*** Opening of Collected material ***

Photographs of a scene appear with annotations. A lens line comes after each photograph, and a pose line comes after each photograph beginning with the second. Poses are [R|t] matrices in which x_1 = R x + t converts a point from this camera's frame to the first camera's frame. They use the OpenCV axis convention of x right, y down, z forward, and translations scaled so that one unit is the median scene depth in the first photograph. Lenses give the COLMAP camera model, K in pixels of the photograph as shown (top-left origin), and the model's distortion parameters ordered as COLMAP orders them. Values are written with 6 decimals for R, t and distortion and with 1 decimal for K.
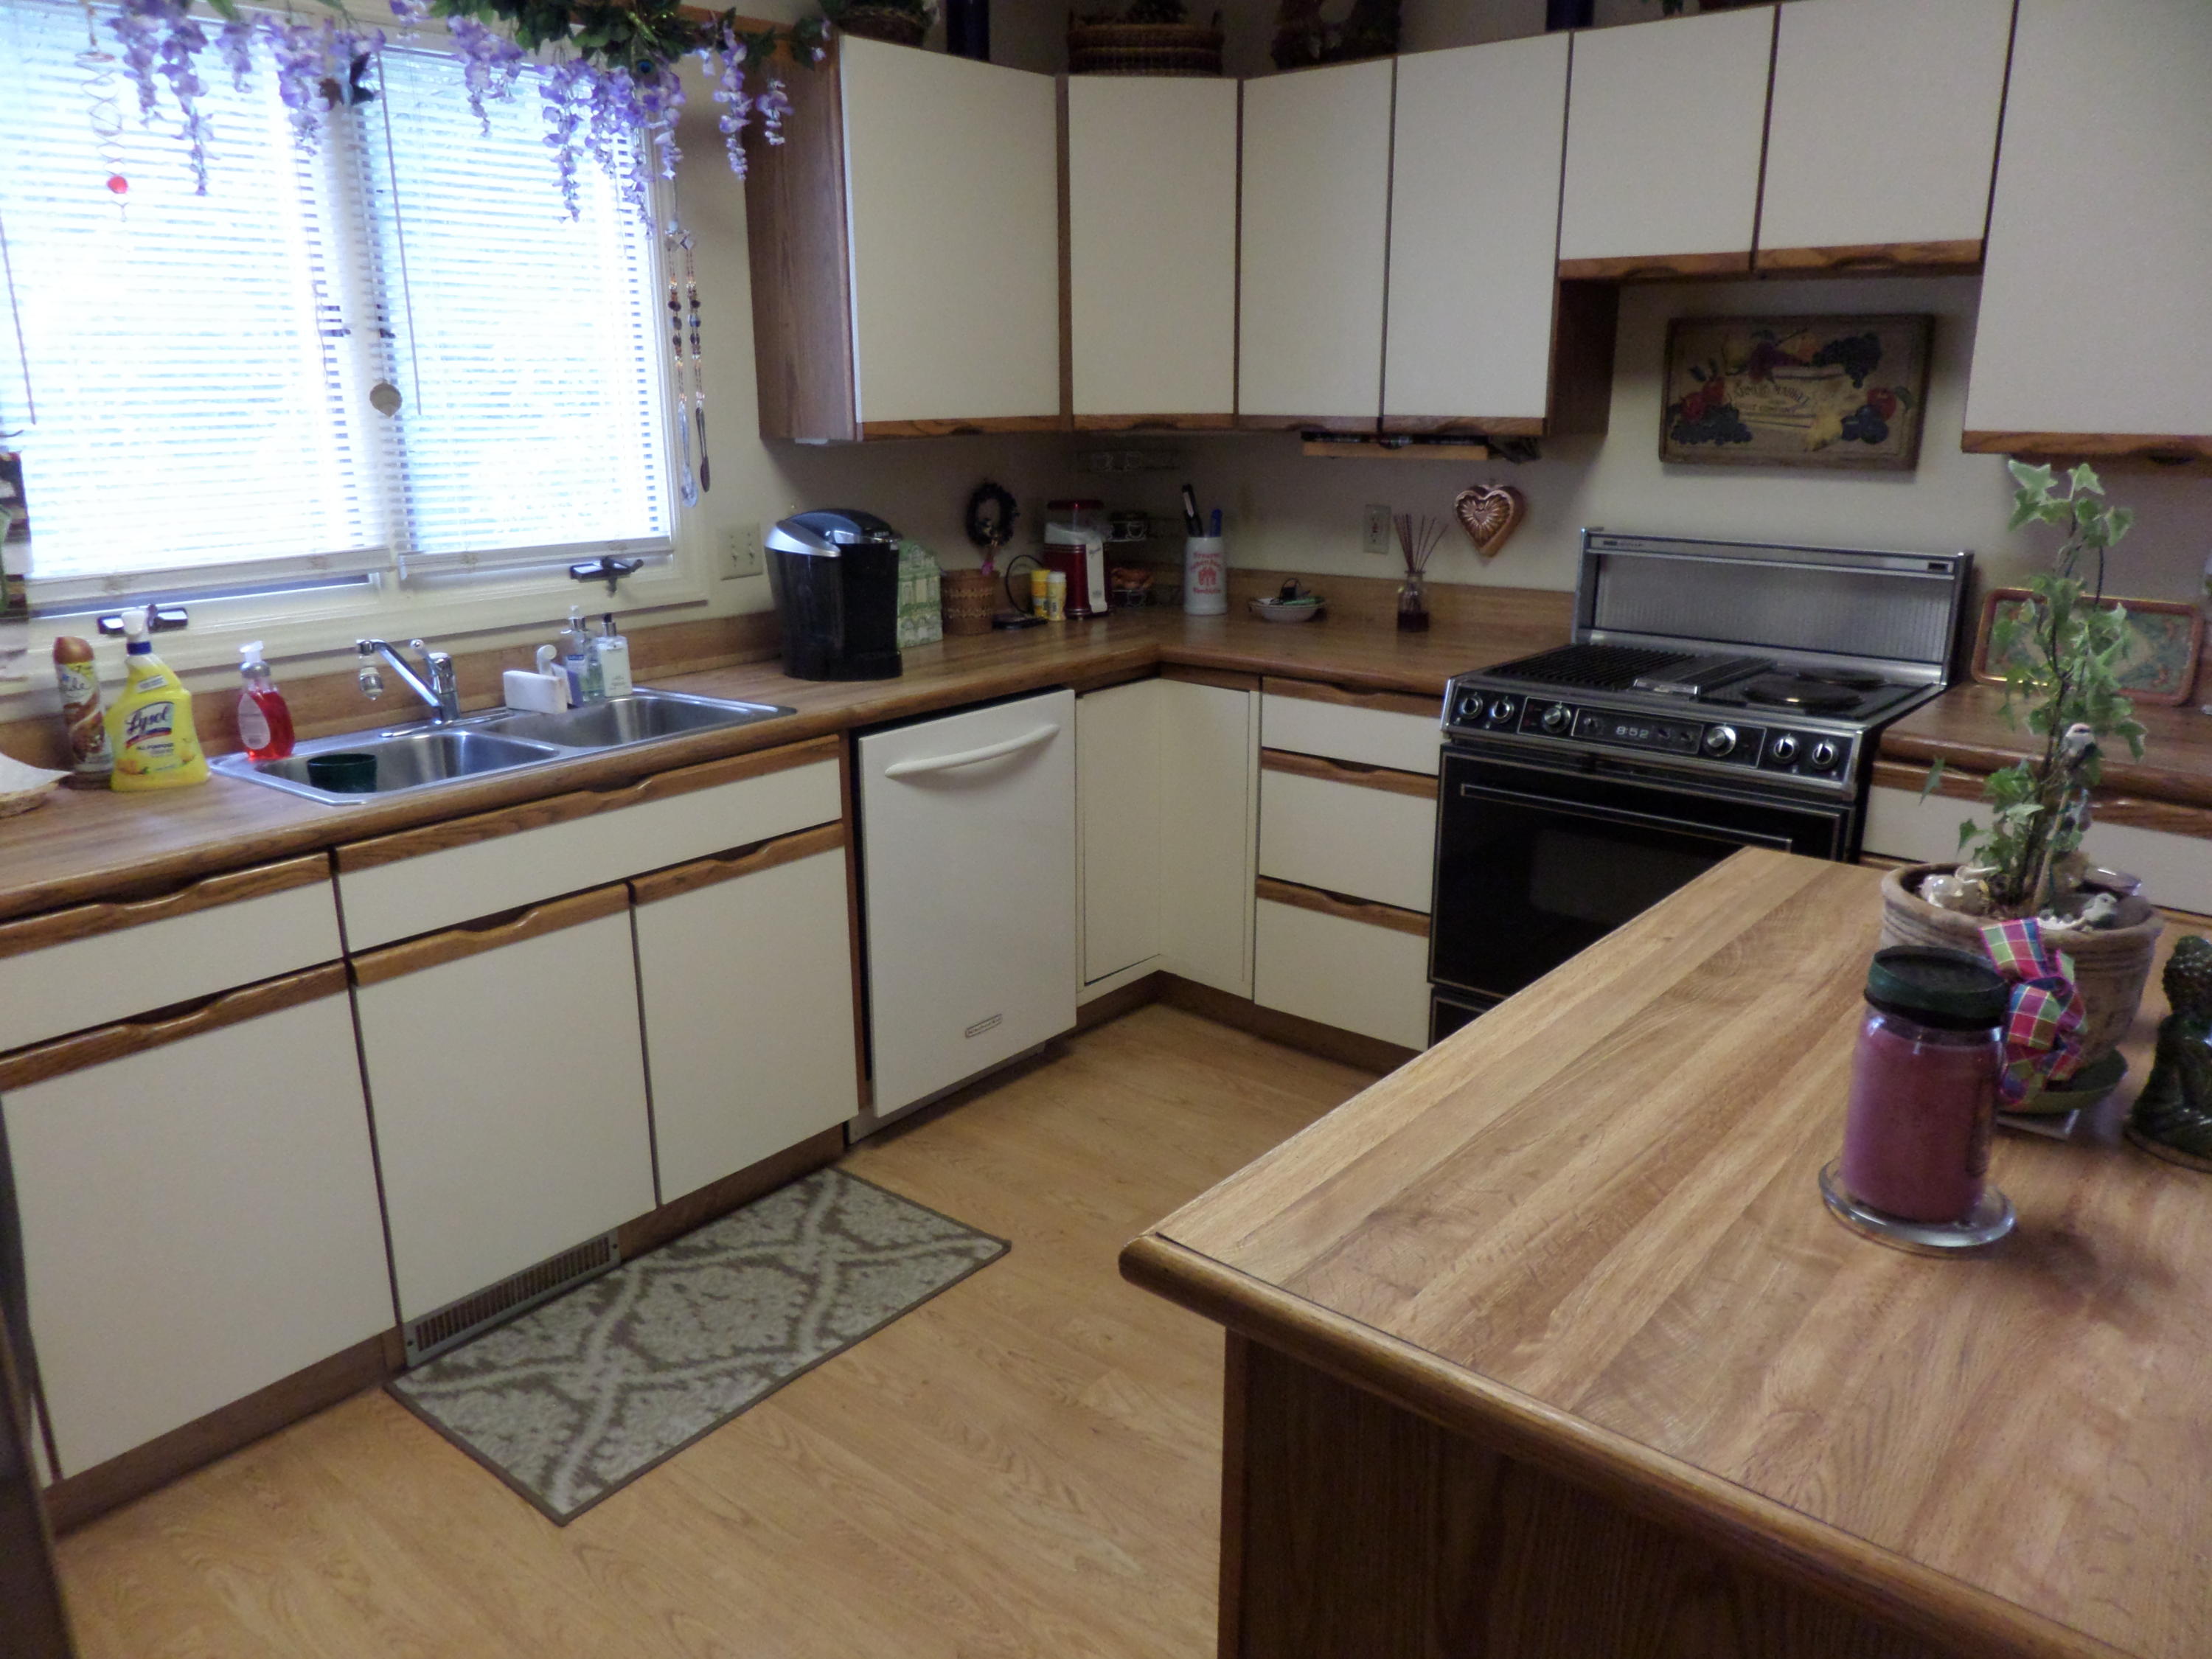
lens RADIAL K [[1573.6, 0, 1106.6], [0, 1573.6, 828.3], [0, 0, 1]] dist [-0.017310, 0.007346]
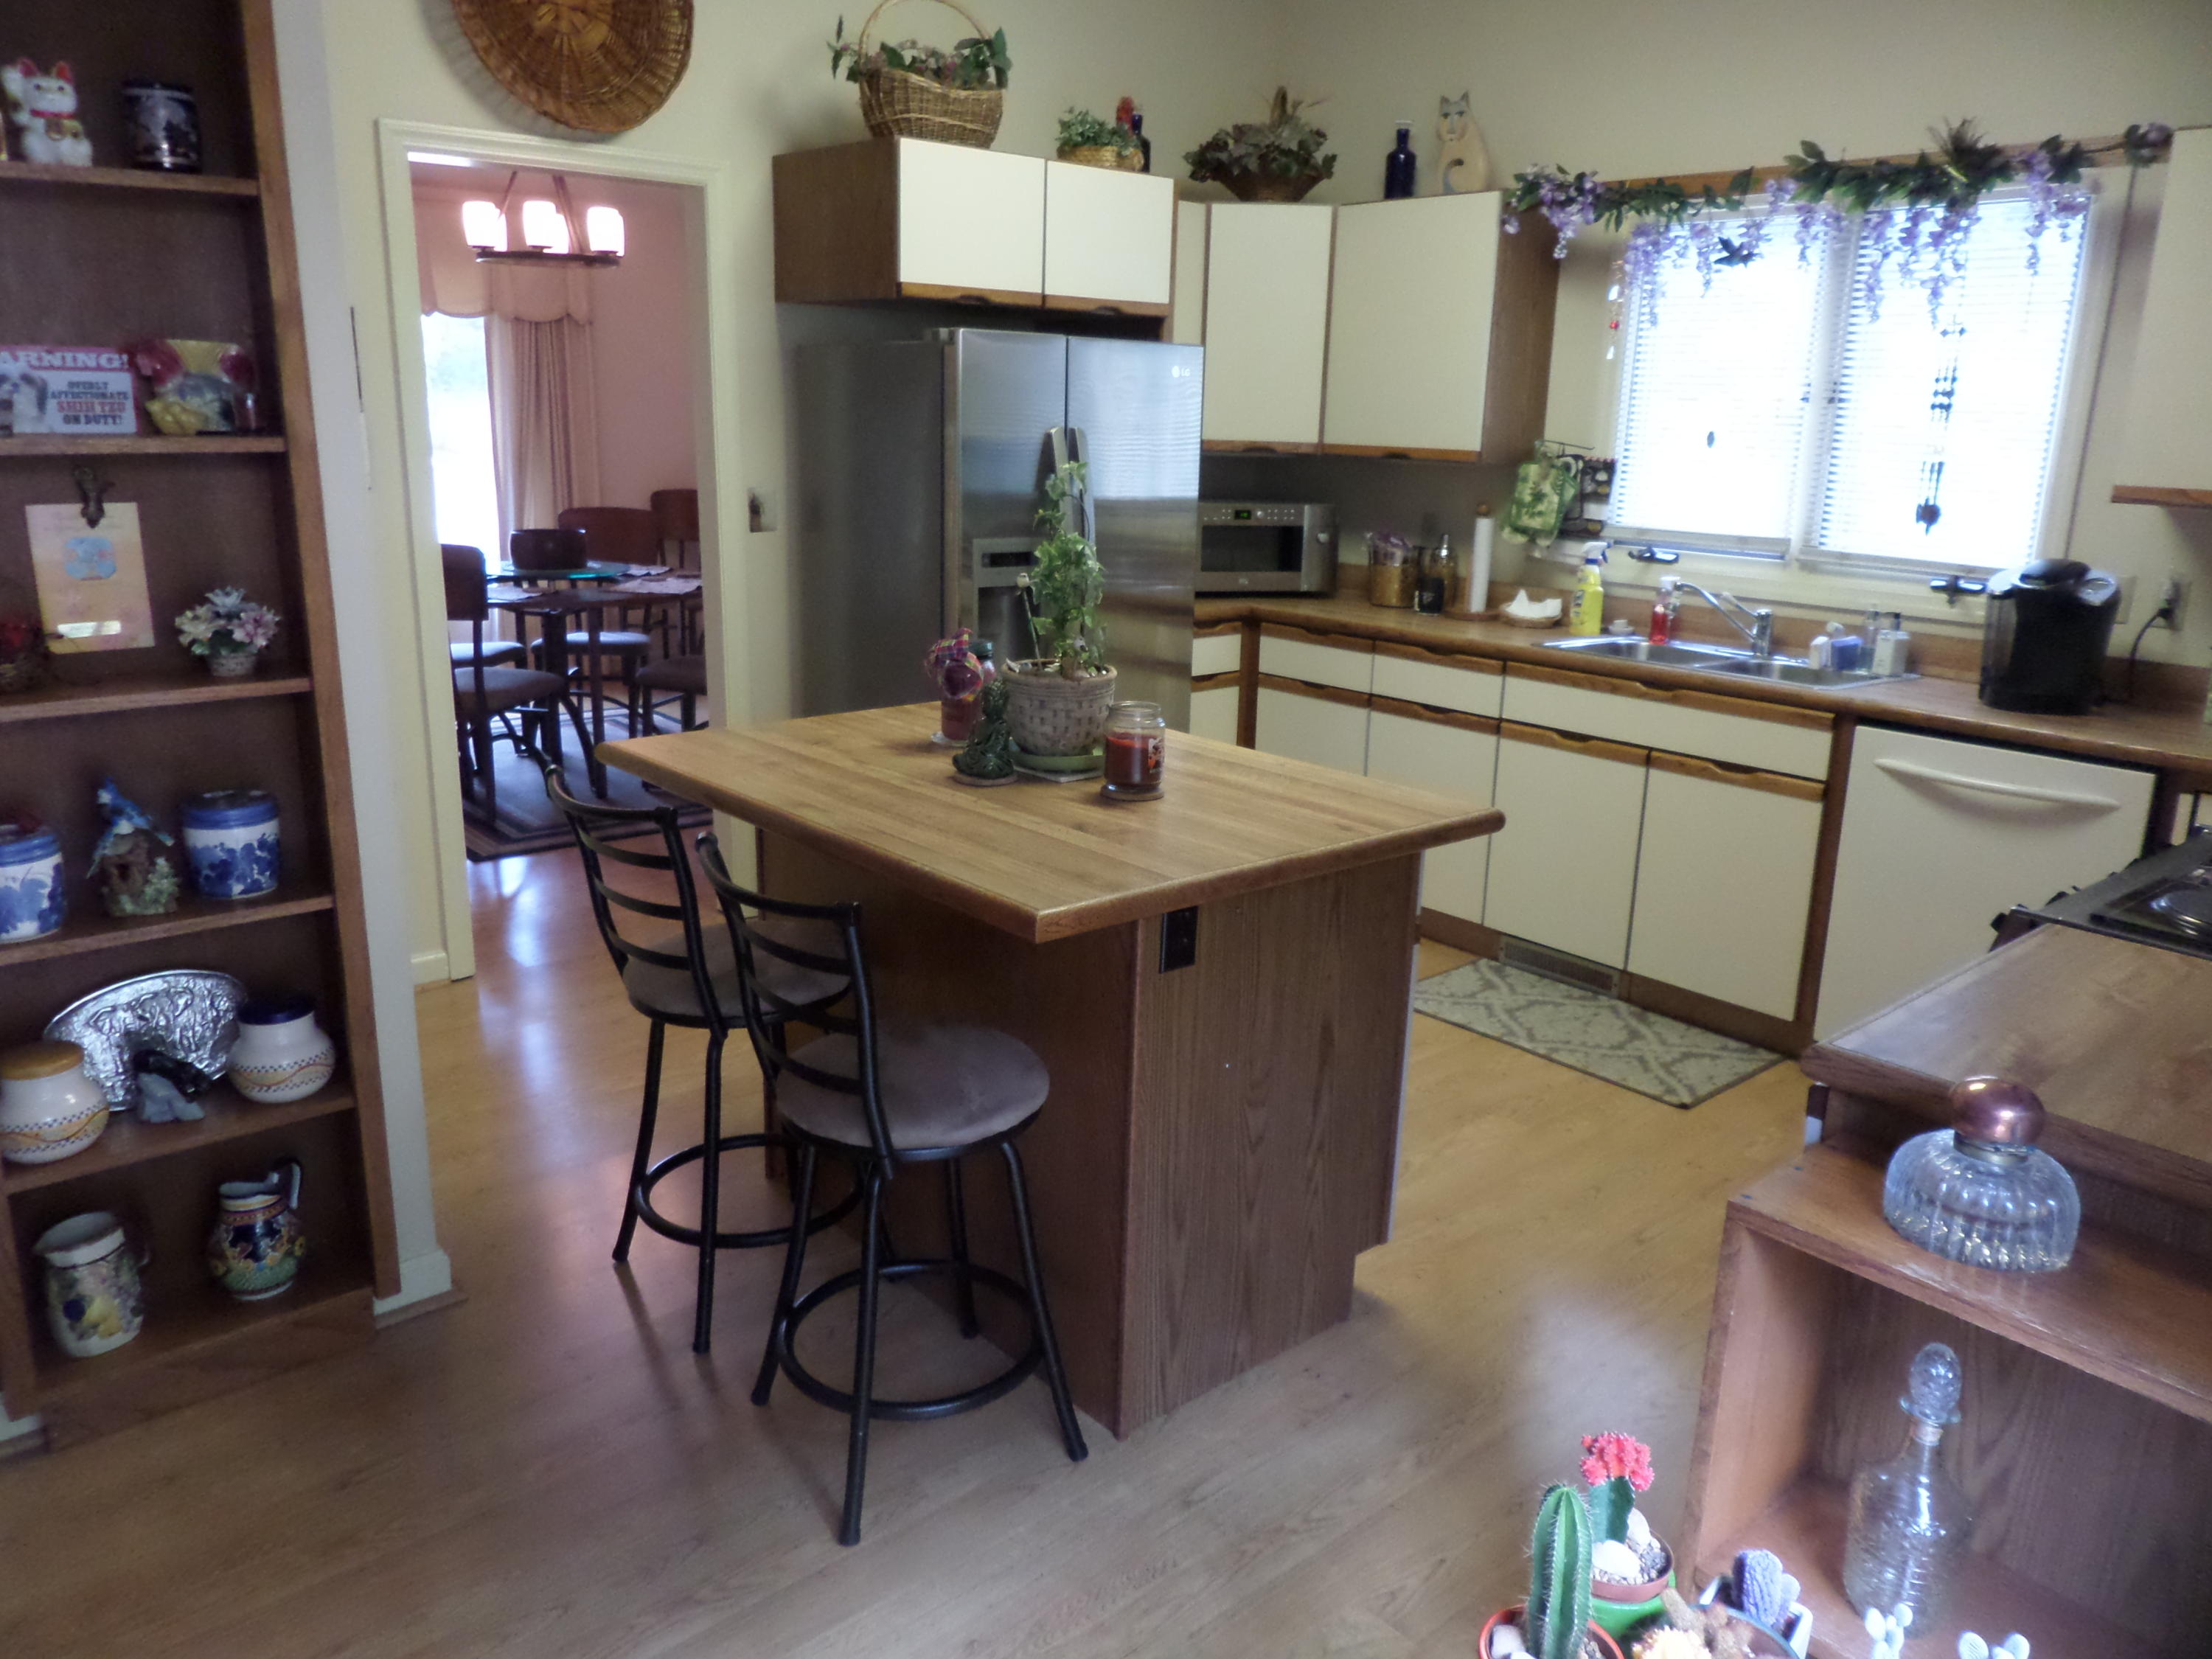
lens RADIAL K [[1573.6, 0, 1109.3], [0, 1573.6, 827.1], [0, 0, 1]] dist [-0.017310, 0.007346]
pose [[-0.158686, 0.261950, -0.951946, 1.183769], [-0.294450, 0.907732, 0.298867, -0.187976], [0.942400, 0.327727, -0.066913, 0.574055]]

*** Close of Collected material ***

--- Work item ---
Rewrite the lines starting at the first one and ending at the line that contains "828.3], [0, 0, 1]] dist [-0.017310, 0.007346]", replacing "annotations" with "labels" and keeping everything else unchanged. Leave the pictures out of your answer.

--- Completed exercise ---
Photographs of a scene appear with labels. A lens line comes after each photograph, and a pose line comes after each photograph beginning with the second. Poses are [R|t] matrices in which x_1 = R x + t converts a point from this camera's frame to the first camera's frame. They use the OpenCV axis convention of x right, y down, z forward, and translations scaled so that one unit is the median scene depth in the first photograph. Lenses give the COLMAP camera model, K in pixels of the photograph as shown (top-left origin), and the model's distortion parameters ordered as COLMAP orders them. Values are written with 6 decimals for R, t and distortion and with 1 decimal for K.
lens RADIAL K [[1573.6, 0, 1106.6], [0, 1573.6, 828.3], [0, 0, 1]] dist [-0.017310, 0.007346]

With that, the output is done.